QUOTE(rokco2 @ Mar 15 2007, 02:06 PM)

2.) remove that damn resistor and risk to crash that 1 week old 360 mobo
If you are reasonably competent at soldering and have a soldering iron with a proper small point tip, it's not particularly difficult to remove the resistor. Just be slow and patient, don't force it, don't overheat the board surrounding it, and it will come off eventually. There are other components near it, but not on all sides, so it's possible to get the iron tip in there without a great risk. Trickier would be putting it back on, if a future update requires the eFuses to be functional - the resistor is too small to put it back as is without considerable skill, you'd probably end up attaching some small flyleads with a larger scale component on. The resistor is 10K ohms, btw, if it comes to that

I have no idea whether the risk/effort is worth the potential reward, tbh.
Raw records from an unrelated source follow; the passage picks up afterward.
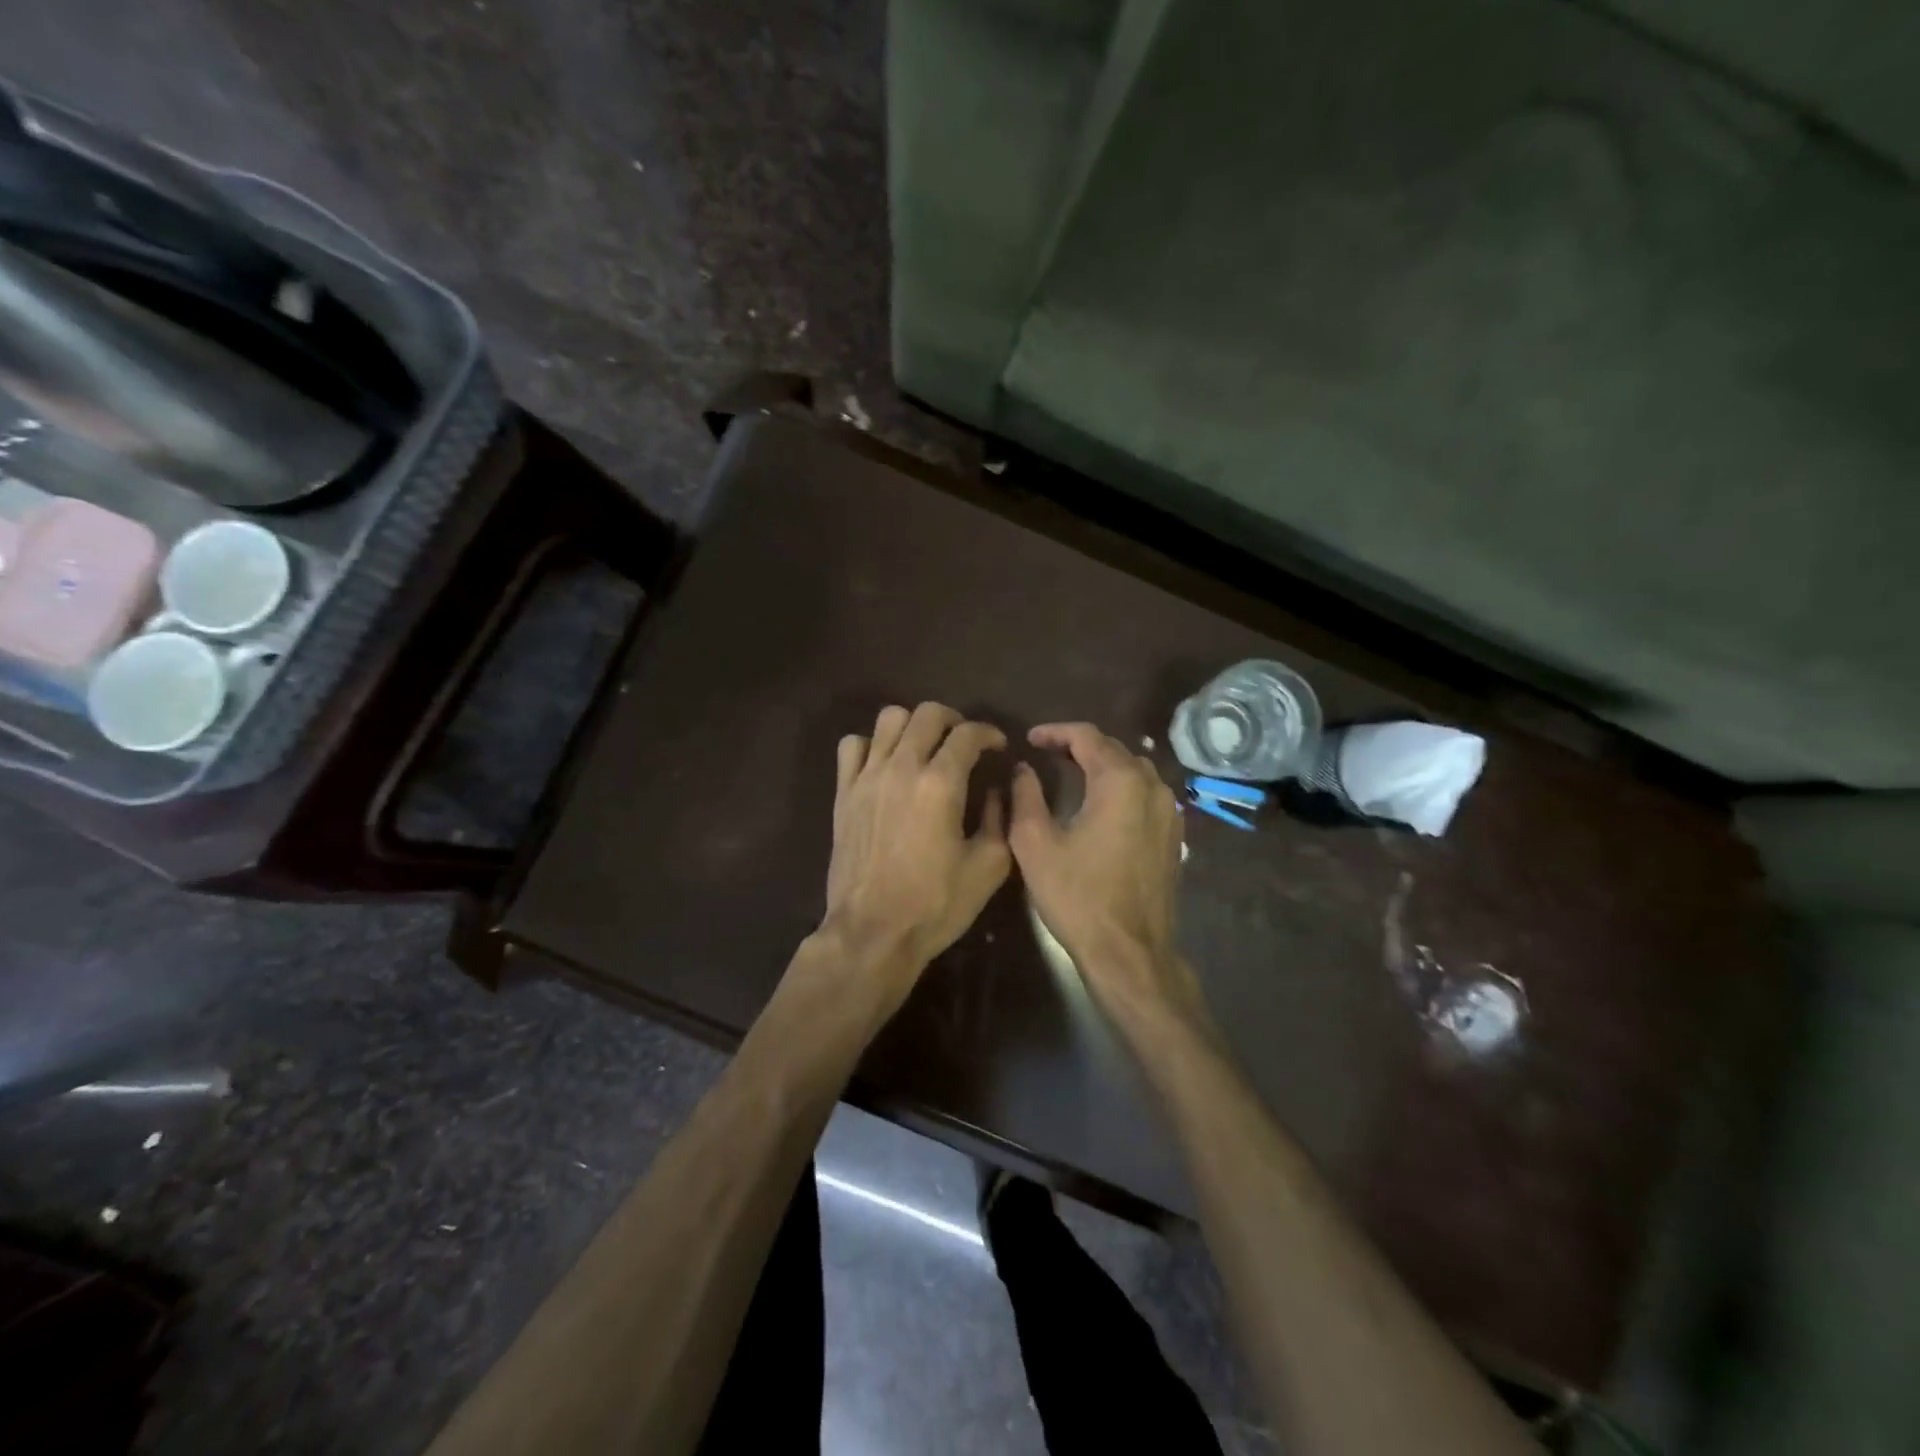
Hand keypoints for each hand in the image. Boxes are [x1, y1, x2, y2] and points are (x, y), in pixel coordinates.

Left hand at [820, 703, 1011, 993]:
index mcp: (941, 783)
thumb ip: (1002, 819)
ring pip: (888, 719)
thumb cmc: (936, 904)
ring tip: (924, 749)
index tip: (998, 748)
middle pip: (928, 713)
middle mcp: (902, 767)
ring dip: (913, 726)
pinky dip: (871, 745)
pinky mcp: (843, 793)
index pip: (968, 734)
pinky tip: (884, 765)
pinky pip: (852, 746)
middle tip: (964, 743)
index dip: (990, 734)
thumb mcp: (989, 867)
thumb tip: (998, 790)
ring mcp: (867, 777)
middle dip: (954, 721)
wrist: (873, 932)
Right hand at [1010, 723, 1208, 1036]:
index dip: (1055, 731)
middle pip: (1115, 749)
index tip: (1030, 739)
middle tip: (1046, 753)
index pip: (1087, 736)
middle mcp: (1152, 787)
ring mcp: (1169, 812)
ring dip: (1103, 764)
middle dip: (1079, 745)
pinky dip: (1122, 787)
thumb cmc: (1078, 896)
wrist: (1129, 951)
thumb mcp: (1035, 844)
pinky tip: (1102, 803)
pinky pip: (1146, 794)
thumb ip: (1025, 796)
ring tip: (1072, 772)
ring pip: (1135, 770)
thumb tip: (1023, 769)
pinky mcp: (1174, 836)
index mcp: (1120, 781)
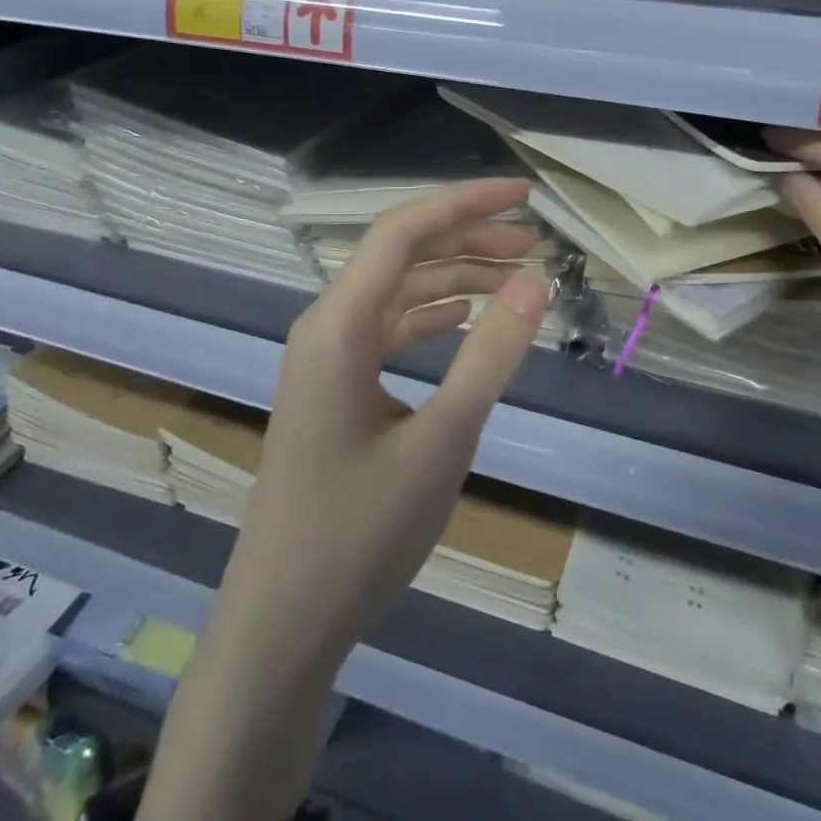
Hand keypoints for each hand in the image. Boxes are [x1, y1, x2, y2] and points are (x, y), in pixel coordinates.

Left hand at [222, 175, 548, 668]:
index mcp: (339, 325)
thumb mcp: (443, 439)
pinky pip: (388, 332)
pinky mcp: (334, 392)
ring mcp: (326, 361)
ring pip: (397, 294)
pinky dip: (432, 318)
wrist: (283, 624)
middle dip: (468, 240)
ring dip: (454, 279)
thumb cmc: (361, 532)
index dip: (466, 203)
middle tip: (534, 245)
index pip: (404, 232)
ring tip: (515, 279)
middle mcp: (325, 328)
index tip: (525, 196)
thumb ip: (491, 354)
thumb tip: (537, 279)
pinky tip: (466, 322)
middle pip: (401, 256)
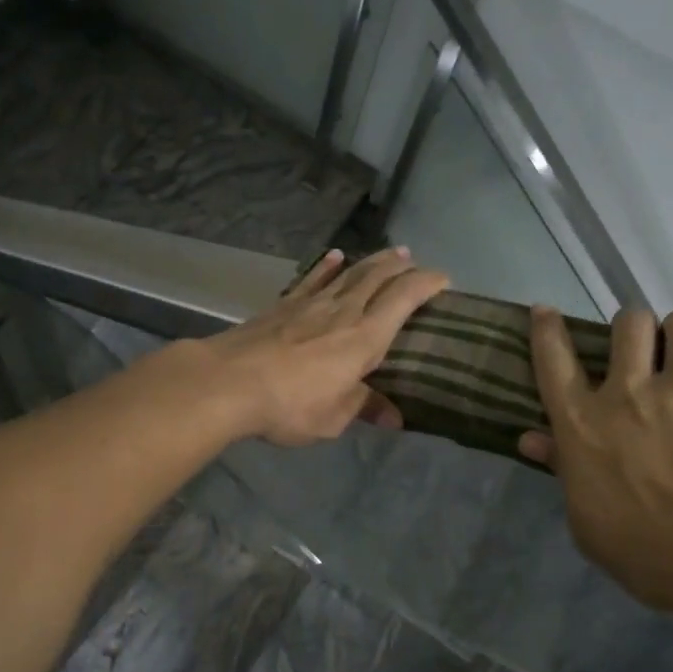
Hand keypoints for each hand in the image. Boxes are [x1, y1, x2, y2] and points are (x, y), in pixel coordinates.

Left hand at [200, 248, 449, 446]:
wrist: (229, 381)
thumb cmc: (289, 405)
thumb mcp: (332, 418)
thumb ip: (363, 408)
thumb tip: (394, 418)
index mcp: (364, 339)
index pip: (403, 300)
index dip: (426, 284)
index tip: (444, 279)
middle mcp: (343, 312)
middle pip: (377, 277)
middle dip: (401, 266)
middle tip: (415, 260)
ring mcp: (311, 304)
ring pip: (349, 273)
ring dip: (372, 261)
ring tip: (389, 252)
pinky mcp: (283, 304)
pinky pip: (312, 278)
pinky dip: (327, 266)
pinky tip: (334, 256)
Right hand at [520, 307, 672, 612]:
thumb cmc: (654, 556)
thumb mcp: (588, 522)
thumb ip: (563, 470)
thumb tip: (531, 438)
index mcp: (584, 424)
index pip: (553, 358)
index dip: (547, 328)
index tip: (545, 311)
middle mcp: (628, 391)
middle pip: (627, 323)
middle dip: (636, 332)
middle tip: (649, 356)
I had mine removed because I had a skilled friend to do the soldering, because I'm an optimist and I like messing with odd platforms, and because I have a reasonable technical proficiency which might make even a hack with limited mass appeal useful/interesting to me.
QUOTE(Wolves @ Mar 15 2007, 03:59 PM)

Damn, why is everyone so excited about XBMC?
Because XBMC is really useful and cool, and the original Xbox's hardware limits its capabilities; most obvious example, the CPU is not powerful enough to decode most HD-resolution stuff. XBMC is far more useful to most normal people than, say, a Linux port, even though porting Linux to it is pretty cool.